__PASSAGE__
Exhibit 10.6
FORM OF INDEMNIFICATION
AGREEMENT
THIS INDEMNIFICATION AGREEMENT (the
“ Agreement ”) is effective as of, 200
, by and among Chaparral Energy, Inc., a
Delaware corporation (the “ Company ”), and
(the “ Indemnitee ”).
WHEREAS, it is reasonable, prudent
and necessary for the Company contractually to obligate itself to
indemnify certain of its Authorized Representatives (as defined
below) of the Company to the fullest extent permitted by applicable
law so that they will serve or continue to serve as such free from
undue concern that they will not be adequately
protected;
WHEREAS, the Indemnitee is willing
to serve and continue to serve as an Authorized Representative on
the condition that he be so indemnified; and
WHEREAS, to the extent permitted by
law, this Agreement is a supplement to and in furtherance of the
provisions of the certificate of incorporation (the “
Certificate ”) and bylaws of the Company (the “
Bylaws ”), in each case as amended from time to time,
or resolutions adopted pursuant thereto, and shall not be deemed a
substitute therefor, nor to diminish or abrogate any rights of the
Indemnitee thereunder;
NOW THEREFORE, in consideration of
the premises and the covenants contained herein, the Company and
the Indemnitee do hereby covenant and agree as follows:
1. Services by the Indemnitee
. The Indemnitee agrees to continue to serve at the request of the
Company as an Authorized Representative. Notwithstanding the
foregoing, the Indemnitee may at any time and for any reason resign
from any such position.
2. Indemnification - General
. The Company shall indemnify, and advance Expenses (as hereinafter
defined) to, the Indemnitee as provided in this Agreement and to
the fullest extent permitted by applicable law in effect on the
date hereof and to such greater extent as applicable law may
thereafter from time to time permit. The rights of the Indemnitee
provided under the preceding sentence shall include, but shall not
be limited to, the rights set forth in the other Sections of this
Agreement.

__PROVIDED DATA__

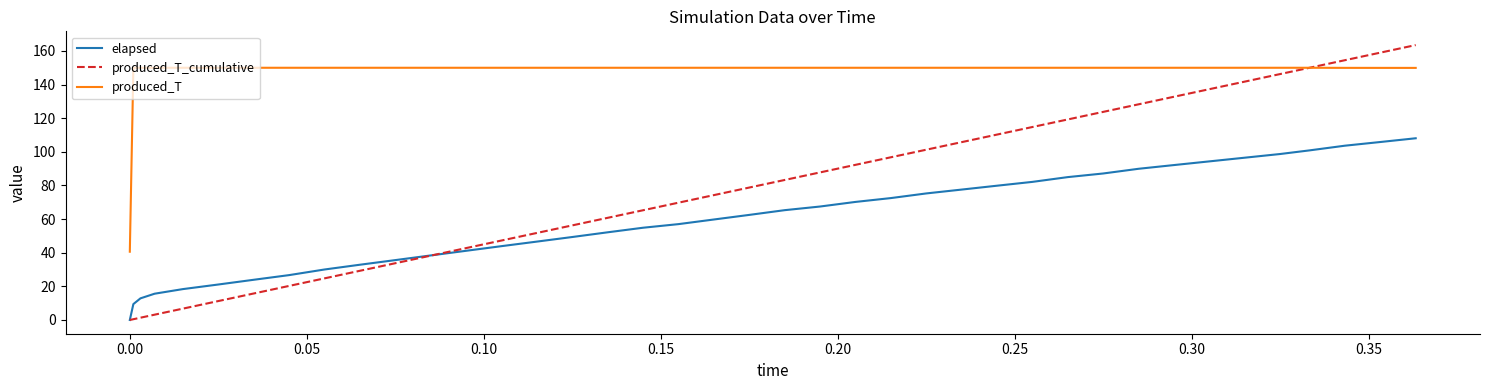

True or false: elapsed and produced_T cross at least once.

False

__TASK 1__
Which terms does the indemnification agreement define by placing them in quotation marks inside parentheses? List each one.
__TASK 2__
Continue the indemnification agreement from the point where it stops.

__TASK ANSWER 1__
Agreement, Company, Indemnitee, Certificate, Bylaws

__TASK ANSWER 2__
3. Proceedings Other Than
Proceedings by or in the Right of the Company . The Indemnitee
shall be entitled to the rights of indemnification provided in this
Section 3 if, by reason of his Corporate Status (as
hereinafter defined), he is, or is threatened to be made, a party
to or participant in any threatened, pending or completed
Proceeding (as hereinafter defined), other than a Proceeding by or
in the right of the Company. Pursuant to this Section 3
, the Company shall indemnify the Indemnitee against Expenses,
judgments, penalties, fines and amounts paid in settlement (as and
to the extent permitted hereunder) actually and reasonably incurred
by him or on his behalf in connection with such Proceeding or any
claim, issue or matter therein, if he acted in good faith and in a
manner he reasonably believed to be in or not opposed to the best
interests of the Company, and, with respect to any criminal
Proceeding, if he also had no reasonable cause to believe his
conduct was unlawful.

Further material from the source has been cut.